Beyond these barriers, there is the real possibility that millennials are truly uninterested in the electoral options presented for them. Millennials are different than other voting segments. Both their life stage and their generational circumstance influence their policy priorities.

 

Which policies attract millennials?

A game-changing millennial vote requires platforms that cater to millennial concerns. In our latest ONPulse opinion poll we found that the top three millennial priorities in Ontario are housing affordability, jobs, and the economy, with healthcare tied for third. To be relevant to Ontario’s youngest and now most powerful voting bloc, party strategists need to take their priorities into account, and for this election, they have. The Ontario Liberals are addressing housing affordability by planning to maintain rent controls to making properties more attainable for new renters. The PCs are looking to improve healthcare by introducing 30,000 hospital beds to give resources to hospitals and improve wait times. The NDP are tackling job concerns by pledging to introduce 27,000 co-ops and internships for students to gain work experience in their field of study.
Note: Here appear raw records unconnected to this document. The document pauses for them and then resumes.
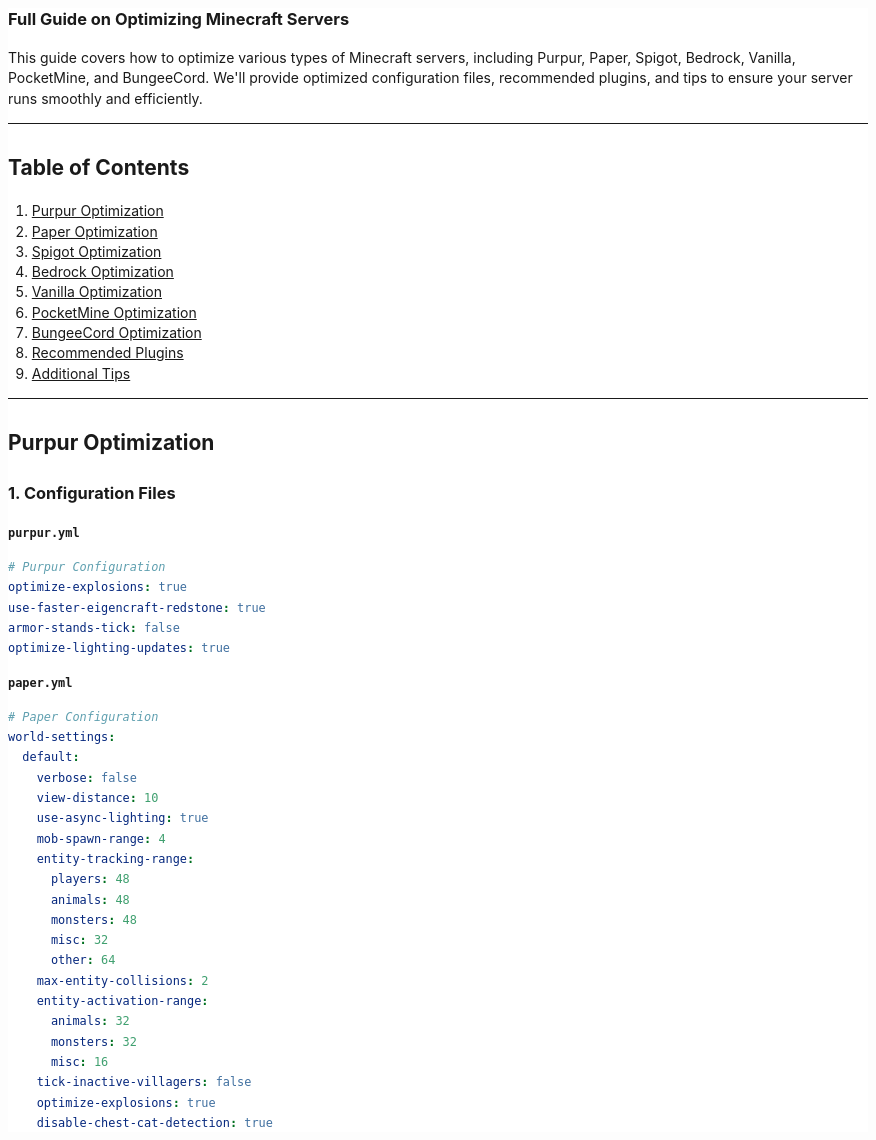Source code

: ### Full Guide on Optimizing Minecraft Servers

This guide covers how to optimize various types of Minecraft servers, including Purpur, Paper, Spigot, Bedrock, Vanilla, PocketMine, and BungeeCord. We'll provide optimized configuration files, recommended plugins, and tips to ensure your server runs smoothly and efficiently.

---

## Table of Contents
1. [Purpur Optimization](#purpur-optimization)
2. [Paper Optimization](#paper-optimization)
3. [Spigot Optimization](#spigot-optimization)
4. [Bedrock Optimization](#bedrock-optimization)
5. [Vanilla Optimization](#vanilla-optimization)
6. [PocketMine Optimization](#pocketmine-optimization)
7. [BungeeCord Optimization](#bungeecord-optimization)
8. [Recommended Plugins](#recommended-plugins)
9. [Additional Tips](#additional-tips)

---

## Purpur Optimization

### 1. Configuration Files

**`purpur.yml`**
```yaml
# Purpur Configuration
optimize-explosions: true
use-faster-eigencraft-redstone: true
armor-stands-tick: false
optimize-lighting-updates: true
```

**`paper.yml`**
```yaml
# Paper Configuration
world-settings:
  default:
    verbose: false
    view-distance: 10
    use-async-lighting: true
    mob-spawn-range: 4
    entity-tracking-range:
      players: 48
      animals: 48
      monsters: 48
      misc: 32
      other: 64
    max-entity-collisions: 2
    entity-activation-range:
      animals: 32
      monsters: 32
      misc: 16
    tick-inactive-villagers: false
    optimize-explosions: true
    disable-chest-cat-detection: true
```
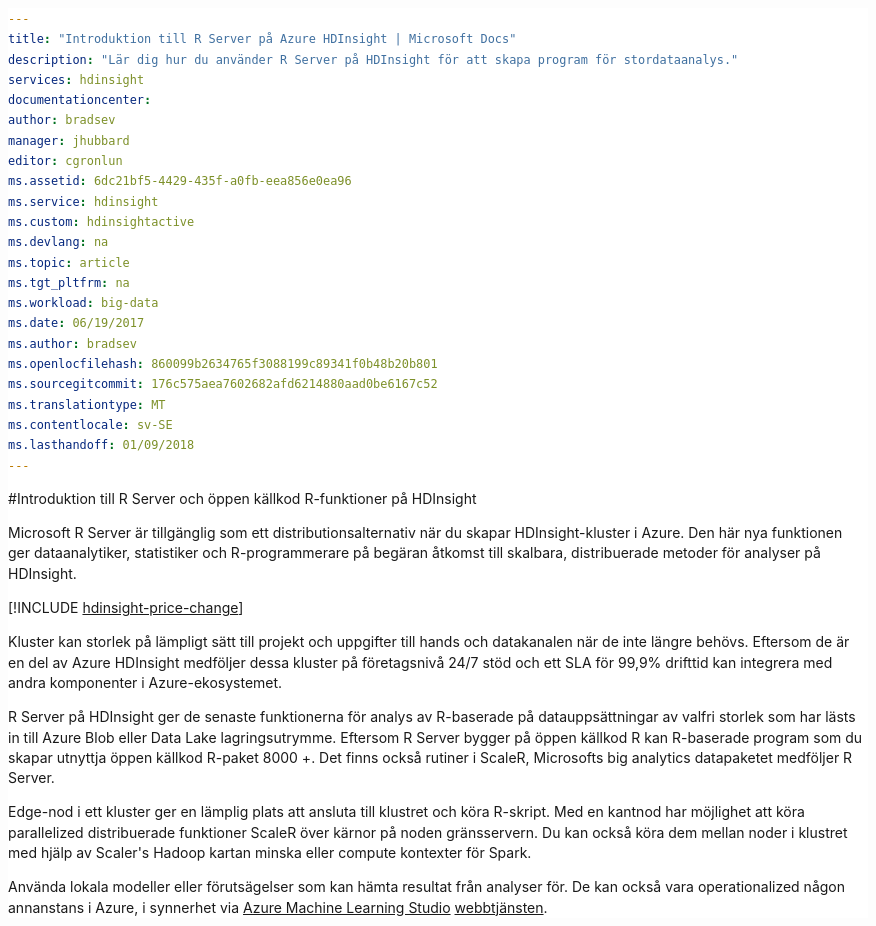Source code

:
 ```yaml
---
title: "Introduktion till R Server på Azure HDInsight | Microsoft Docs"
description: "Lär dig hur du använder R Server på HDInsight för att skapa program för stordataanalys."
services: hdinsight
documentationcenter: 
author: bradsev
manager: jhubbard
editor: cgronlun
ms.assetid: 6dc21bf5-4429-435f-a0fb-eea856e0ea96
ms.service: hdinsight
ms.custom: hdinsightactive
ms.devlang: na
ms.topic: article
ms.tgt_pltfrm: na
ms.workload: big-data
ms.date: 06/19/2017
ms.author: bradsev
ms.openlocfilehash: 860099b2634765f3088199c89341f0b48b20b801
ms.sourcegitcommit: 176c575aea7602682afd6214880aad0be6167c52
ms.translationtype: MT
ms.contentlocale: sv-SE
ms.lasthandoff: 01/09/2018
---
```

#<a name="introduction-to-r-server-and-open-source-r-capabilities-on-hdinsight"></a>Introduktion till R Server och öppen källkod R-funktioner på HDInsight

Microsoft R Server är tillgänglig som ett distributionsalternativ när du skapar HDInsight-kluster i Azure. Den här nya funktionen ger dataanalytiker, statistiker och R-programmerare på begäran åtkomst till skalbara, distribuerade metoder för analyser på HDInsight.

[!INCLUDE [hdinsight-price-change](../../../includes/hdinsight-enhancements.md)]

Kluster kan storlek på lämpligt sätt till projekt och uppgifter till hands och datakanalen när de inte längre behövs. Eftersom de är en del av Azure HDInsight medföljer dessa kluster på företagsnivå 24/7 stöd och ett SLA för 99,9% drifttid kan integrera med andra komponenter i Azure-ekosystemet.

R Server på HDInsight ger de senaste funktionerna för analys av R-baserade på datauppsättningar av valfri storlek som har lästs in till Azure Blob eller Data Lake lagringsutrymme. Eftersom R Server bygger på öppen källkod R kan R-baserade program som du skapar utnyttja öppen källkod R-paket 8000 +. Det finns också rutiner i ScaleR, Microsofts big analytics datapaketet medföljer R Server.

Edge-nod i ett kluster ger en lämplig plats att ansluta till klustret och köra R-skript. Med en kantnod har möjlighet att köra parallelized distribuerade funktioner ScaleR över kärnor på noden gränsservern. Du kan också köra dem mellan noder i klustret med hjälp av Scaler's Hadoop kartan minska eller compute kontexter för Spark.

Använda lokala modeller eller förutsägelser som kan hämta resultat från analyser för. De kan också vara operationalized någon annanstans i Azure, i synnerhet via [Azure Machine Learning Studio](http://studio.azureml.net) [webbtjänsten](../../machine-learning/studio/publish-a-machine-learning-web-service.md).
The three main party platforms do connect with the younger population in some regards to post-secondary education as well. The Ontario NDP promises to waive overdue OSAP debt (which includes refinancing those who paid their debt back). Liberals are looking to raise the minimum wage up to $15 and have also previously passed legislation to benefit students such as free tuition for OSAP applicants who meet the requirements. The PCs are offering a tax break for all minimum wage workers, meaning anyone working at the minimum wage – will not pay provincial taxes.

Beyond partisan promises, voting is a unique social media opportunity. Politics is, more than ever, much more than a conversation at the dinner table. When voters post online that they went out to the poll and voted, it convinces their online followers and friends to do the same. Millennials are the most connected to social media platforms, and they can be used as a form of encouragement and democratic engagement.